When I was wee, we were often told to ‘speak properly’ and that meant that ‘aye’ became ‘yes’ and ‘naw’ became ‘no.’ We were led to believe that the words we used in the playground were improper.

At primary school in the 1970’s, the only time we were allowed to speak the Scots language was on the rare occasion we studied a Burns poem (see here for my favourite for all time.)

We studied practically everything except our own culture. I remember Beowulf, Tutankhamun, and How We Used to Live, documenting an English home during the Second World War, but my mind was never more alive than when the AV unit was rolled in and we were regaled with an audio dramatisation of a storm that covered up the neolithic village of Skara Brae for thousands of years. That ignited my love for Scotland’s prehistory, but there was certainly scant of it throughout the rest of my schooling.

All the while, we were encouraged to further our education and leave behind our uneducated and uncouth working-class (mining) roots. This meant conforming to a different use of language and pronunciation in every circumstance from the home, the classroom, the playground, Sunday School, and Saturday jobs. It wasn’t until college in the late 1980’s during Linguistics + Aesthetics studies that I learned about the difference between accent, dialect and language.

Even in those classes we were still advised that to be successful in the media (I was studying Communication) we’d have to conform to the Queen’s English – or Received Pronunciation. It was firmly established that to use our natural tongue would do us no good whatsoever and leave us behind in the fast-modernising world of commerce and technology we were being primed for.

As I recall – and I admit to remembering only tiny portions of my early years – in all my days I understood that the Scots recorded by Burns was simply an outdated mode of language, akin to Shakespeare’s English and that the modern version of it we spoke in oor ain hames was not a language at all, but at best a local dialect of English.

To be fair, I was born to Scottish parents in the middle of England and spent my first 5 years with an English accent that left my maternal grandfather saying to my parents, ‘whit’s she sayin’? I cannae understand a thing!” Then we moved to Stranraer and I imagine I gained a coastal lilt for the next few years, tho I remember very little. I do remember moving back to my parent’s home turf in West Lothian in 1978 and learning that fizzy drinks were called ginger instead of pop and that a poke of crisps meant the pickled onion flavoured snacks I bought at the tuck shop came in a bag.

I adapted quickly to fit in and have been adjusting my vowels and my language ever since so that it’s now completely unintentional – until I remember and try to navigate my way back to my native tongue.

There was ‘nary a notion of the Gaelic throughout this time, what with us being lowlanders. If anything, we considered it a foreign language, neither dead nor living – simply not relevant. As the volume on my political awareness was turned up, this changed and we understood that the Gàidhlig had been forced out by way of the Education Act 1872 and many a physical beating.

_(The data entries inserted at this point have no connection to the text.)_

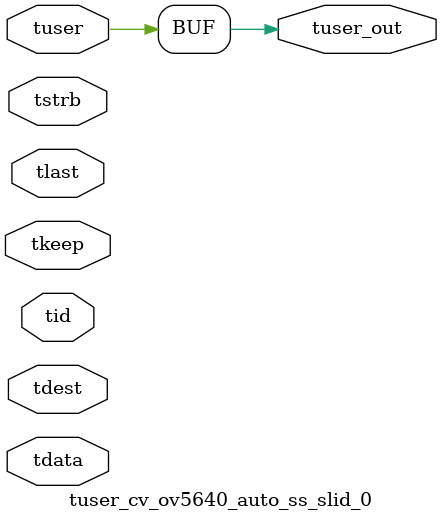
<source format=v>


`timescale 1ps/1ps

module tuser_cv_ov5640_auto_ss_slid_0 #
(
parameter C_S_AXIS_TUSER_WIDTH = 1,
parameter C_S_AXIS_TDATA_WIDTH = 32,
parameter C_S_AXIS_TID_WIDTH   = 0,
parameter C_S_AXIS_TDEST_WIDTH = 0,
parameter C_M_AXIS_TUSER_WIDTH = 1
)
(
input  [(C_S_AXIS_TUSER_WIDTH == 0 ? 1 : C_S_AXIS_TUSER_WIDTH)-1:0     ] tuser,
input  [(C_S_AXIS_TDATA_WIDTH == 0 ? 1 : C_S_AXIS_TDATA_WIDTH)-1:0     ] tdata,
input  [(C_S_AXIS_TID_WIDTH   == 0 ? 1 : C_S_AXIS_TID_WIDTH)-1:0       ] tid,
input  [(C_S_AXIS_TDEST_WIDTH == 0 ? 1 : C_S_AXIS_TDEST_WIDTH)-1:0     ] tdest,
input  [(C_S_AXIS_TDATA_WIDTH/8)-1:0 ] tkeep,
input  [(C_S_AXIS_TDATA_WIDTH/8)-1:0 ] tstrb,
input                                                                    tlast,
output [C_M_AXIS_TUSER_WIDTH-1:0] tuser_out
);

assign tuser_out = {tuser[0:0]};

endmodule


</source>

When I produced a child, I knew that I wanted a name to provide meaning, with references to history and location as well as being symbolic of the physicality of the bairn – something my own parents had neglected to do, with their modern first names picked arbitrarily from the air and not even a middle name to connect us to oor kin – and so it was to the Gaelic I turned.

What I’ve come to understand is that I was educated out of my own culture. Consistently reminded that where we came fae wisnae guid enough and that we shouldnae squander the opportunities not afforded to oor parents before us. Ony reflection we had of oorsels was in the Oor Wullie and The Broons cartoons in the Sunday Post and Russ Abbott’s See You Jimmy caricature.

But it isnae the 1970’s any mair and the devolved Scottish Government passed the Gaelic Language (Scotland) Act 2005 and established a Scots Language Policy in 2015.

Many of us like me are still adjusting to this new attitude of support and recognition for oor indigenous languages. It seems that social platforms like Twitter and TikTok are havens for (mainly younger) folk to practice their use of the Scots language and develop it in new ways – surely signs of a vibrant and living language.

I regret never recording my mum’s turn of phrase and use of the Scots language, for I cannae mind much o’ it.  And I’m working on all the shame I managed to accumulate about my roots and culture – it’ll be a lifetime practice, that’s for sure.

Duolingo Gaelic

BUT, now, there’s daily Gaelic lessons on DuoLingo and even an Open University course on the Scots Language + culture.

Gin that a shouldnae hae tae take a course to fin oot mair aboot my ain language at the ripe auld age o’ 49, but whit’s fur ye’ll no go bye ye, as the sayin’ goes.

And for some daily inspiration, how aboot selecting a Lucky Dip from the Kist o Riches : Tobar an Dualchais site – the speik o a bygane age, gien new vir we fantoosh technology.